Function Encrypt (str: System. AnsiString): System. AnsiString;
Var
Result Result: System. AnsiString;
I: System. Integer;
Sn: System. AnsiString;
Begin
00000000: 55 PUSH EBP
00000001: 8B ec mov ebp, ESP
00000003: 83 C4 ec add esp,-20
00000006: 53 PUSH EBX
00000007: 33 C9 xor ecx, and ECX/ECX is cleared
00000009: 89 4D ec mov dword ptr [EBP-20], ECX // initialized to 0, which should be the temp Temporary Variable generated by the compiler, storing the result of a password exception or
2017000c: 89 4D F0 mov dword ptr [EBP-16 {sn}], ECX // sn initialized to 0 (used to store VolumeSerial after processing)
0000000F: 89 55 F8 mov dword ptr [EBP-8 {Result}], EDX // result is used to return the Result
00000012: 89 45 fc mov dword ptr [EBP-4 {str}], EAX // str is the input VolumeSerial
00000015: 33 C0 xor eax, EAX // EAX clear
00000017: 55 PUSH EBP
00000018: 68 (79 00 00 00 PUSH Encrypt {0x3A} + 121
Pushed 001d: 64 FF 30 push dword ptr fs: [EAX]
00000020: 64 89 20 mov dword ptr fs: [EAX], ESP
00000023: C7 45 F4 01 00 00 00 mov dword ptr [EBP-12 {I}], $00000001 // I counter initial value is 1, should be the starting position of a for Loop
2017002a: 8D 45 ec lea eax, dword ptr [EBP-20]
2017002d: 8A 55 F4 mov dl, byte ptr [EBP-12 {I}] // I put into DL
00000030: 8B 4D F4 mov ecx, dword ptr [EBP-12 {I}] // counter I put into ECX
00000033: 8B 5D fc mov ebx, dword ptr [EBP-4 {str}] // put the first address of str into EBX
00000036: 32 54 0B ff xor dl, byte ptr [EBX + ECX-1] // str [I] and DL exclusive or
10000003a: E8 (00 00 00 00 CALL @ LStrFromChar {0x21} // convert the result to char type
Limit 003f: 8B 55 ec mov edx, dword ptr [EBP-20] // @ LStrCat parameter, fastcall call uses the EDX register
00000042: 8D 45 F0 lea eax, dword ptr [EBP-16 {sn}] // @ LStrCat parameter, fastcall call uses the EAX register
00000045: E8 (00 00 00 00 CALL @ LStrCat {0x22} // append the content in EDX to the end of the string sn
0000004A: FF 45 F4 inc dword ptr [EBP-12 {I}] // I counter auto Increment
2017004d: 83 7D F4 09 cmp dword ptr [EBP-12 {I}], 9 // I counter and 9 Comparison
00000051: 75 D7 JNE-41; (0x2A) // whether the value is smaller than 9. If the value is less than 9, the loop is continued. If the value is greater than or equal to 9, the cycle is terminated (because VolumeSerial is 8 characters in length)

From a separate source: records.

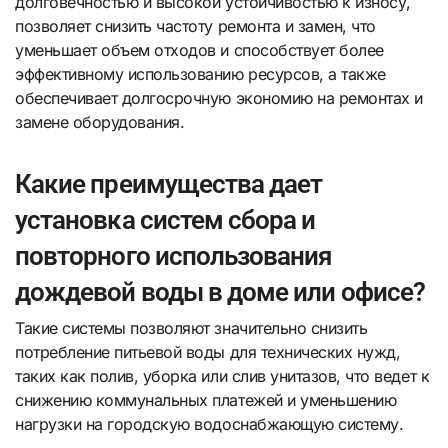
долговечностью и высокой устойчивостью к износу,
позволяет снизить частоту ремонта и замен, что
уменьшает объем отходов и способствует более
эффективному использованию ресурсов, а также
обеспечивает долгосрочную экономию на ремонтах и
замене оборудования.
Какие преимущества дает
установка систем сбора и
повторного использования
дождевой воды в доме или офисе?
Такие системы позволяют значительно снизить
потребление питьевой воды для технических нужд,
таких как полив, уборка или слив унитазов, что ведет к
снижению коммунальных платежей и уменьшению
нагрузки на городскую водоснабжающую систему.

00000053: 8B 45 F8 mov eax, dword ptr [EBP-8 {Result}] // @ LStrAsg parameter, fastcall call uses the EAX register
00000056: 8B 55 F0 mov edx, dword ptr [EBP-16 {sn}] // @ LStrAsg parameter, fastcall call uses the EDX register
00000059: E8 (00 00 00 00 CALL @ LStrAsg {0x26} // @ LStrAsg is used to assign the string sn to Result
2017005e: 33 C0 xor eax, EAX
00000060: 5A POP EDX
00000061: 59 POP ECX
00000062: 59 POP ECX
00000063: 64 89 10 mov dword ptr fs: [EAX], EDX
00000066: 68 (80 00 00 00 PUSH Encrypt {0x3A} + 128
2017006b: 8D 45 ec lea eax, dword ptr [EBP-20]
2017006e: BA 02 00 00 00 mov edx, $00000002
00000073: E8 (00 00 00 00 CALL @ LStrArrayClr {0x29}
00000078: C3 RET NEAR
00000079: E9 (00 00 00 00 JMP @ HandleFinally {0x23}
2017007e: eb jmp-21; (0x6B)
00000080: 5B POP EBX
00000081: 8B E5 mov esp, EBP
00000083: 5D POP EBP
00000084: C3 RET NEAR
End;
 
By reading the code, we can find that the key encoding part is a for loop, and the xor operation is used ......
In this case, the Decrypt function does not need to be read. The key code must be the same, because A xor B =
 
The core code of the above assembly is changed to C ++, which is probably:
 
AnsiString _ fastcall Encrypt (AnsiString str)
{
String sn = "";
For (int I = 1; I <9; I ++)
{
Sn. cat_sprintf ("% c", str [I] ^ (char) I ));
}
Return sn;
}
 
If the str in the function entry stores the serial number of drive C, the return value is the registration code,
If the str of the function entry stores the registration code, the system returns the serial number of drive C.
 
So we finally found that the algorithm of the registration code only performs an exclusive or operation on each character of the serial number of drive C and its own offset in the string. To create a registration machine, it is enough to use the above function.